В бараке началась строительная суета.
– А вы кто будете, как вас звать-величать? — спросил кто-то у красноречивого администратора.
– Я помощник начальника колонны по бытовым вопросам. Помпобыт, как именуется здесь эта должность.
Моя фамилия Хобенко, я тоже из заключенных, из числа расконвоированных.
– Объясните нам, что такое колонна?
– Колонной в наших лагерях называется первичная, то есть низовая, хозяйственная единица Бамлага, подчиненная Амазарскому отделению. Все колонны находятся на хозрасчете, но наша пока является карантинной для вновь прибывающих. Вы здесь пройдете санобработку и отдохнете несколько дней после этапа. Потом вас будут направлять в другие колонны.
Из толпы наперебой закричали:
– Покантуемся вволю!
– Вот поднагуляем мяса, грудинки и окорочков.
– Да уж тут накормят…
– Всем хватит и вошкам останется!
– Каждая колонна, кроме нашей, — деловито продолжал Хобенко, уловив паузу между возгласами, — имеет подрядный договор с железной дорогой на определенные строительные работы…
– Ша, довольно про работу травить!
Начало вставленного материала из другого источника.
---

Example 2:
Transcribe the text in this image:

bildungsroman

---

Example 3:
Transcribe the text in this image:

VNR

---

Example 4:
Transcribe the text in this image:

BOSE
Ты скажи лучше, когда нам дадут похавать! — громко крикнули от печки.
Этот резонный вопрос был встречен одобрительным гулом.
– Да, как относительно питания? — переспросил чей-то вежливый голос из глубины все разбухающей толпы.
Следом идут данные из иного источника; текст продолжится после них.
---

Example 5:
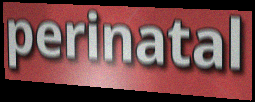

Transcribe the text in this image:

perinatal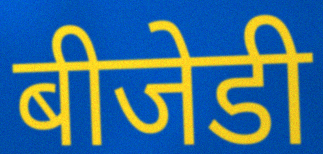
बीजेडी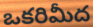
ఒకరిమీదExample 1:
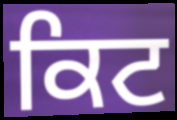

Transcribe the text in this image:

ਕਿਟ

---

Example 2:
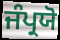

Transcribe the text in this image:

ਜੰਪ੍ਰਯੋ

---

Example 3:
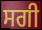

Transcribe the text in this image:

ਸਗੀ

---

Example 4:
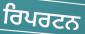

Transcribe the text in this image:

ਰਿਪਰਟਨ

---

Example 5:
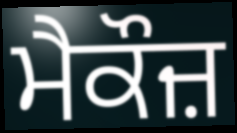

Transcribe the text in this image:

ਮੈਕੌਜ਼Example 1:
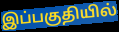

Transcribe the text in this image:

இப்பகுதியில்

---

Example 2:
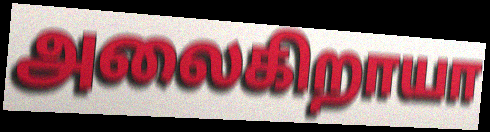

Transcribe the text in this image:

அலைகிறாயா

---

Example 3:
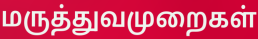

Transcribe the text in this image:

மருத்துவமுறைகள்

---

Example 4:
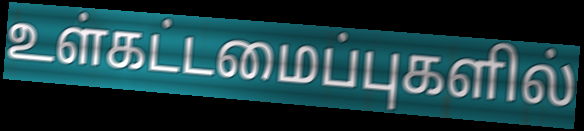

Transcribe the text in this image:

உள்கட்டமைப்புகளில்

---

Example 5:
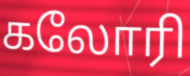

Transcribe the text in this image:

கலோரி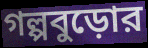
গল্পবুড়োর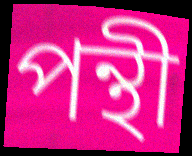
পন্থী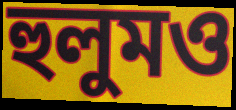
হুলুমও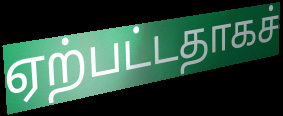
ஏற்பட்டதாகச்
– Скоро накормят, — ответил Хобенко. — Сейчас на кухне за зоной для вас варят юбилейную баланду, а через часок будет калорийный обед из одного блюда…
– А ужин?
– Ужин вам не нужен, — дружески улыбнулся докладчик.
Вопросы были исчерпаны, живой круг распался, и помпобыт направился к соседнему бараку.
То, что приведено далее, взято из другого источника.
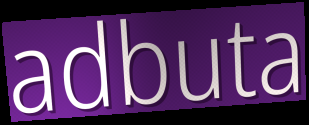
adbutaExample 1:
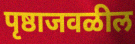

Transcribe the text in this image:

पृष्ठाजवळील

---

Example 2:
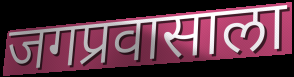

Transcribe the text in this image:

जगप्रवासाला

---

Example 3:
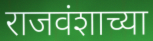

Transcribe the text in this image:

राजवंशाच्या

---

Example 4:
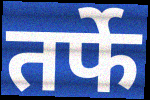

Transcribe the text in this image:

तर्फे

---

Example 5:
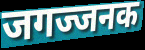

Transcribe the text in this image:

जगज्जनकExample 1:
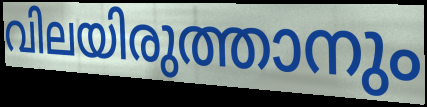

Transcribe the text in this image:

വിലയിരുത്താനും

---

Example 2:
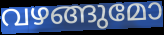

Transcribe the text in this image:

വഴങ്ങുമോ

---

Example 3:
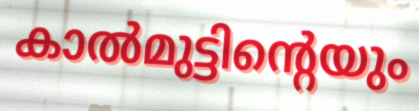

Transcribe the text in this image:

കാൽമുട്ടിന്റെയും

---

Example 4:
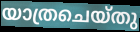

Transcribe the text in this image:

യാത്രചെയ്തു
В неумолчном шуме и гомоне, свойственном всякому бездеятельному обществу, все усиливались новые звуки: стук молотков, сочные удары топора, стальной звон поперечных пил. Чуткие ноздри ощутили приятный аромат свежей сосновой смолы, благоухание целебной лиственницы, хвоя которой спасала тысячи сибиряков от опасной цинги, спасала впоследствии и нас.
В бараках началось созидательное благоустройство.
В поисках куда-то ушедшего Малоземова я с радостью увидел Кудимыча, устроившегося в группе пожилых арестантов невдалеке от печки. Его широкая, в лопату, борода откидывалась то влево, то вправо, по мере того как он поворачивал свою стриженую голову, о чем-то горячо рассказывая собеседникам. Я подошел к нему и попросил поберечь мой сверток:
– Только до вечера, потом возьму.
– Ладно, ладно, — ответил он, проворно заталкивая в свой мешок мое драгоценное белье.